I tend to agree with others that external libs would be better for apps that
really want to deal with all this.
I have covered why this is not a good idea for Mattias query.
>
> Looking logically, I'm not sure about the BOOST_ENABLED and
BOOST_DISABLED flags you propose
The idea for the BOOST_ENABLED & BOOST_DISABLED is based on DPDK power
library which allows to enable boost.
Allow user to select lcores where BOOST is enabled|disabled using MACRO or
API.
May be there is confusion, so let me try to be explicit here. The intention of
any `rte_get_next_lcore##` is fetch lcores.
Hence with new proposed API `rte_get_next_lcore_exntd` with `flag set for
Boost` is to fetch lcores where boost is enabled.
There is no intention to enable or disable boost on lcore with `get` API.
- in a system with multiple possible
> standard and boost frequencies what would those correspond to?
I now understand the confusion, apologies for mixing the AMD EPYC SoC
boost with Intel Turbo.
Thank you for pointing out, we will use the terminology `
RTE_GET_LCORE_TURBO`.
That still doesn't clarify it for me. If you start mixing in power management
related functions in with topology ones things will turn into a real headache.
Can you please tell me what is not clarified. DPDK lcores as of today has no
notion of Cache, Numa, Power, Turbo or any DPDK supported features.
The initial API introduced were to expose lcore sharing the same Last Level
Cache. Based on interaction with Anatoly, extending this to support multiple
features turned out to be possibility.
Hence, we said we can share v2 for RFC based on this idea.
But if the claim is not to put TURBO I am also ok for this. Let only keep cache
and NUMA-IO domain.
What does boost or turbo correspond to? Is it for cores that have the feature
enabled - whether or not it's currently in use - or is it for finding cores
that are
currently boosted? Do we need additions for cores that are boosted by 100Mhz
vs say 300Mhz. What about cores that are in lower frequencies for
power-saving. Do we add macros for finding those?
Why are we talking about feq-up and freq-down?

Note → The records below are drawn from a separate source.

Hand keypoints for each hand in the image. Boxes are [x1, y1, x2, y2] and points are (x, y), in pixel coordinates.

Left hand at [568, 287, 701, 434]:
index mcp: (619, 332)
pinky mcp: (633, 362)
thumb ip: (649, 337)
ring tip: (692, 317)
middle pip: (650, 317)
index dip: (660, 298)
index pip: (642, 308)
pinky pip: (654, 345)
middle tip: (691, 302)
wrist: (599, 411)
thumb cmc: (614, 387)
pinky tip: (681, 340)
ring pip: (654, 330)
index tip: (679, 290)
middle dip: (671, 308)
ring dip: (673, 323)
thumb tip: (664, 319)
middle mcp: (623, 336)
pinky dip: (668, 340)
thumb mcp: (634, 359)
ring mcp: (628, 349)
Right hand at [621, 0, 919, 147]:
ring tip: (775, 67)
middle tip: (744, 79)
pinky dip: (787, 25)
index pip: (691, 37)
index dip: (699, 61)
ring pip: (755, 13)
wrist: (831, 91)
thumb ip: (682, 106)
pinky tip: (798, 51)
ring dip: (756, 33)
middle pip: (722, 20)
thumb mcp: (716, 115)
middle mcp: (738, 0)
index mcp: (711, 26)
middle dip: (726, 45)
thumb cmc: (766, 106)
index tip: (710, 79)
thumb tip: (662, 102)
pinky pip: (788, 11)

This was not even discussed in
this RFC patch at all.
What's also
> missing is a define for getting actual NUMA siblings i.e. those
sharing common memory but not an L3 or anything else.
This can be extended into `rte_get_next_lcore_extnd` with flag `
RTE_GET_LCORE_NUMA`. This will allow to grab all lcores under the same
sub-memory NUMA as shared by LCORE.
If SMT sibling is enabled and DPDK Lcore mask covers the sibling
threads, then ` RTE_GET_LCORE_NUMA` get all lcore and sibling threads
under same memory NUMA of lcore shared.
Yes. That can work. But it means we are basing the implementation on a fixed
idea of what topologies there are or can exist.

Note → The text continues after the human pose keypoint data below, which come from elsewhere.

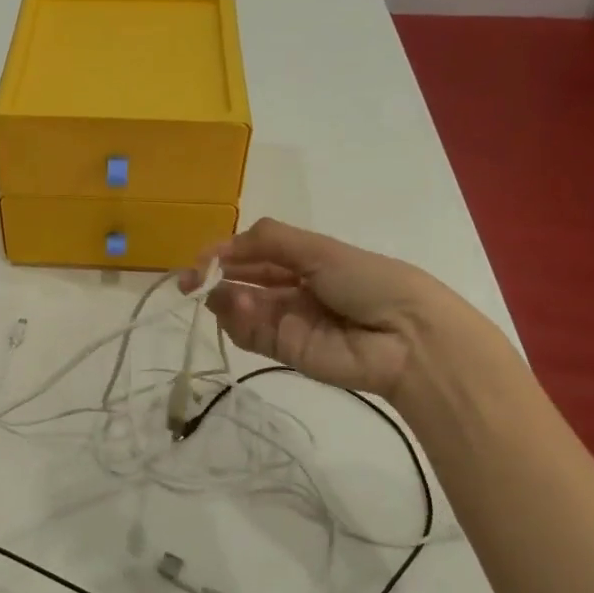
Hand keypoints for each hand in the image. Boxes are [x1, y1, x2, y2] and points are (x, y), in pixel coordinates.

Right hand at [180, 218, 470, 403]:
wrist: (405, 336)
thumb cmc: (367, 280)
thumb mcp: (319, 249)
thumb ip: (268, 241)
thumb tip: (221, 245)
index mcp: (304, 261)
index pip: (255, 254)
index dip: (226, 253)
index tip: (200, 257)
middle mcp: (291, 290)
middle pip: (242, 281)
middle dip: (214, 277)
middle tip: (188, 279)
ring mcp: (286, 321)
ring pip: (241, 309)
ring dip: (225, 298)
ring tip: (216, 291)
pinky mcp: (284, 351)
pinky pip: (250, 334)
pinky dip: (238, 321)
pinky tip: (240, 308)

My suggestion below is just to ignore the whole idea of L1 vs L2 vs NUMA - just
give the app a way to find it's nearest nodes.

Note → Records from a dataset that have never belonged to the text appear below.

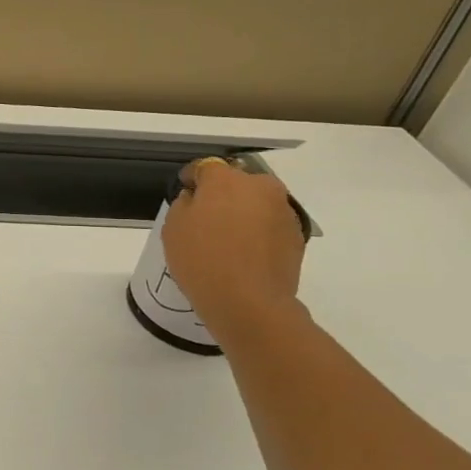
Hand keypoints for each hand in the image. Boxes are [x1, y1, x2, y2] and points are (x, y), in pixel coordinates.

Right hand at [161, 159, 305, 333]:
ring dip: (243, 212)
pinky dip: (259, 232)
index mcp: (226, 180)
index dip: (192, 179)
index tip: (184, 193)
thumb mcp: (173, 228)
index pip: (205, 166)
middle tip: (206, 219)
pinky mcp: (297, 235)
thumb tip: (196, 198)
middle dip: (222, 194)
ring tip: (229, 240)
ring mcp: (283, 210)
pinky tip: (246, 254)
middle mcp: (260, 186)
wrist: (249, 303)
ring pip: (257, 203)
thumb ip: (184, 203)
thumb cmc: (202, 260)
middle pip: (237, 182)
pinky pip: (270, 224)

Bruce, for different vendor SoC, the implementation of architecture is
different. Let me share what I know
1. using L1, we can fetch SMT threads
2. using L2 we can get certain SoC on Arm, Intel and power PC which is like
efficient cores
3. using L3 we can get certain SoC like AMD, AF64x and others which follow
chiplet or tile split L3 domain.
After all, the app doesn't want to know the topology just for the sake of
knowing it - it wants it to ensure best placement of work on cores! To that
end, it just needs to know what cores are near to each other and what are far
away.
Exactly, that is why we want to minimize new libraries and limit to format of
existing API `rte_get_next_lcore`. The end user need to deploy another library
or external library then map to DPDK lcore mapping to identify what is where.
So as end user I prefer simple API which get my work done.
>
> My suggestion would be to have the function take just an integer-type
e.g.
> uint16_t parameter which defines the memory/cache hierarchy level to
use, 0
> being lowest, 1 next, and so on. Different systems may have different
numbers
> of cache levels so lets just make it a zero-based index of levels,
rather than
> giving explicit defines (except for memory which should probably
always be
> last). The zero-level will be for "closest neighbour"
Good idea, we did prototype this internally. But issue it will keep on
adding the number of API into lcore library.
To keep the API count less, we are using lcore id as hint to sub-NUMA.
I'm unclear about this keeping the API count down - you are proposing a lot of
APIs and macros up above.
No, I am not. I have shared based on the last discussion with Anatoly we will
end up with 2 API in lcore only. Explained in the above response
My suggestion is basically to add two APIs and no macros: one API to get the
max number of topology-nearness levels, and a
second API to get the next sibling a given nearness level from
0(nearest)..N(furthest). If we want, we can also add a FOREACH macro too.
Overall, though, as I say above, let's focus on the problem the app actually
wants these APIs for, not how we think we should solve it. Apps don't want to
know the topology for knowledge sake, they want to use that knowledge to
improve performance by pinning tasks to cores. What is the minimum that we
need to provide to enable the app to do that? For example, if there are no
lcores that share an L1, then from an app topology viewpoint that L1 level may
as well not exist, because it provides us no details on how to place our work.
I have shared above why we need vendor agnostic L1, L2, L3 and sub-NUMA-IO.
Snipped